» **Exercise task 1**
Summarize the job-hunting passage below in two sentences.

» **Document passage**
-----

Kieselhorst goes on to say that some tough areas of the local job market include construction, which is still suffering from a slow housing market, and elementary school teaching.

"For every one elementary ed school teacher position here, there can be anywhere from 400 to 600 applicants," said Kieselhorst, "Minnesota has so many colleges with that program, so we're cranking out the new teachers, at the same time seeing budget cuts in the schools and layoffs."

Kieselhorst advises looking at a career field's 'job outlook' before going to school for it, and when applying for employment, stay flexible.

"That's probably the biggest mistake that people make," said Kieselhorst, "People will say 'I want to work in this town for these hours, on this shift,' and they won't get hired because most employers need flexibility.

He says another common mistake is not being eager to jump into different aspects of the job an employer might need done.

"They'll say, 'That's not in my job description', but the thing is, they forget about that part of the job description that often says 'or other duties as assigned.'"

Kieselhorst says resume mistakes also cost job seekers opportunities.

"They might take a cover letter from the last job they applied to and just change things a little," said Kieselhorst, "but if they accidentally miss a reference to the last company in there somewhere, it's the kiss of death."

Kieselhorst says having computer skills these days is also a must, no matter what job you are applying for.

He also advises to network, network, network.

"Only about a third of the job openings are even posted between online job sites and the newspaper," said Kieselhorst, adding that job seekers should also contact a prospective employer even if they do not see a job opening with them.

"Just talking to people is so important," said Kieselhorst, "You can't wait for a good job to come to you -- you have to find it."

The Minnesota WorkForce Center in Detroit Lakes offers free classes and services in its Resource Room for resume making, job seeking, interviewing and budgeting skills.

Kieselhorst says about 200 people take advantage of the Resource Room every week.

-----

» **Working data**
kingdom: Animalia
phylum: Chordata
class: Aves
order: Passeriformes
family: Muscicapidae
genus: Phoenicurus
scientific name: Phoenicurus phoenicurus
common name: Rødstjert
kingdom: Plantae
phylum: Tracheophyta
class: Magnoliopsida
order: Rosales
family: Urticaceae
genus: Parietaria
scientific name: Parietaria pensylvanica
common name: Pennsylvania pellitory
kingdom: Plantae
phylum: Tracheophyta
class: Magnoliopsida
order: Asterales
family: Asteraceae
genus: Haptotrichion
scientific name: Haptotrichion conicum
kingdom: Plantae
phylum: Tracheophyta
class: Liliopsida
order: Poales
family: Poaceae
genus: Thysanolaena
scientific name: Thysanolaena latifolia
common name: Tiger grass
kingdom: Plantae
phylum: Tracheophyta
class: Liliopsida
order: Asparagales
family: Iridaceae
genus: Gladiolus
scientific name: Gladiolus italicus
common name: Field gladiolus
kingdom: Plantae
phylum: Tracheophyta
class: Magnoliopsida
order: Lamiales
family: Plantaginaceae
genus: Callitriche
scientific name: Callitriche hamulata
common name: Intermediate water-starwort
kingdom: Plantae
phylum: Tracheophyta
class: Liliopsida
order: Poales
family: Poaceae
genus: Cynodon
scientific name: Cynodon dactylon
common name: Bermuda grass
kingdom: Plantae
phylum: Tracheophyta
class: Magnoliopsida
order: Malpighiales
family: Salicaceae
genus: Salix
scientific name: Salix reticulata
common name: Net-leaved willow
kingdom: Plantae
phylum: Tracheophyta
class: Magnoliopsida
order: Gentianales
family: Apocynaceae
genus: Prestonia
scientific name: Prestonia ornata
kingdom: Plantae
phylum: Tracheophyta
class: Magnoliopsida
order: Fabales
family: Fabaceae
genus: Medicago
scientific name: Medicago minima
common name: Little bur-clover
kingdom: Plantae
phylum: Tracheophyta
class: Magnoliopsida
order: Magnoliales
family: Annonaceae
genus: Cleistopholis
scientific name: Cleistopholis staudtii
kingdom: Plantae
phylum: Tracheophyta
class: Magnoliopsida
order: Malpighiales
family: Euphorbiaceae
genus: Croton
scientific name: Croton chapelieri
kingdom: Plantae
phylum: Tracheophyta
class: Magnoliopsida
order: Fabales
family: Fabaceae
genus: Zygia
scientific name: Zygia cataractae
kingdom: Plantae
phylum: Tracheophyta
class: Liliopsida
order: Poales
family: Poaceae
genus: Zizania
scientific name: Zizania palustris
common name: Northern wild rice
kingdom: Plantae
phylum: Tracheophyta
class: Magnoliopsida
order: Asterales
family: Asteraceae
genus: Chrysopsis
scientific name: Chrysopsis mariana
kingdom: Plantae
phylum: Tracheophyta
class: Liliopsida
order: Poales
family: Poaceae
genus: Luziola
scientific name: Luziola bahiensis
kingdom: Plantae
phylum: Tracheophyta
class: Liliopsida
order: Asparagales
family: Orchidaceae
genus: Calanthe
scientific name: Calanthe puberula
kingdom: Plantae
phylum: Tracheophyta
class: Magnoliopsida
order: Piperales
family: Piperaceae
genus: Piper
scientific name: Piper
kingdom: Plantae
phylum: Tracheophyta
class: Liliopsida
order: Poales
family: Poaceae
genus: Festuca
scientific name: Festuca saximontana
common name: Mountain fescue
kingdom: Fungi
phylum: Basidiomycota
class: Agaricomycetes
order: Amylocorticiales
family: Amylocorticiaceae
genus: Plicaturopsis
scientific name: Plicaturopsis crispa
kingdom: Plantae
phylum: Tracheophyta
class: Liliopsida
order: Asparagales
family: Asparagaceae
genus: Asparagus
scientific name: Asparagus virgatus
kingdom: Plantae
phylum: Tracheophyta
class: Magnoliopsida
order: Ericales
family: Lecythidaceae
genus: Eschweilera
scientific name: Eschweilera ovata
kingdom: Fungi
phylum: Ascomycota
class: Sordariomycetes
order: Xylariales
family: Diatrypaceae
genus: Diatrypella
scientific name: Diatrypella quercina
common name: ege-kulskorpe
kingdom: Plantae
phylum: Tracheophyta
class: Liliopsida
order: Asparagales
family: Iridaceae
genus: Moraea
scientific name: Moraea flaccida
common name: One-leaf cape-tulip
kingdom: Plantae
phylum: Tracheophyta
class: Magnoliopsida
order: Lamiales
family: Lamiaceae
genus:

-----

» **Exercise task 2**
Output the stretch of the records from the line containing "genus: Diatrypella" through the end of the records, reproducing every line exactly.

» **Full solution 1**
Kieselhorst says construction and elementary school teaching are tough parts of the local job market, and he advises job seekers to check a field's job outlook, stay flexible, take on varied duties, avoid cover-letter mistakes, have computer skills, and network, since only about a third of openings are posted. The Minnesota WorkForce Center in Detroit Lakes offers free classes and services in its Resource Room, which about 200 people use every week.

» **Full solution 2**
genus: Diatrypella
scientific name: Diatrypella quercina
common name: ege-kulskorpe
kingdom: Plantae
phylum: Tracheophyta
class: Liliopsida
order: Asparagales
family: Iridaceae
genus: Moraea
scientific name: Moraea flaccida
common name: One-leaf cape-tulip
kingdom: Plantae
phylum: Tracheophyta
class: Magnoliopsida
order: Lamiales
family: Lamiaceae
genus:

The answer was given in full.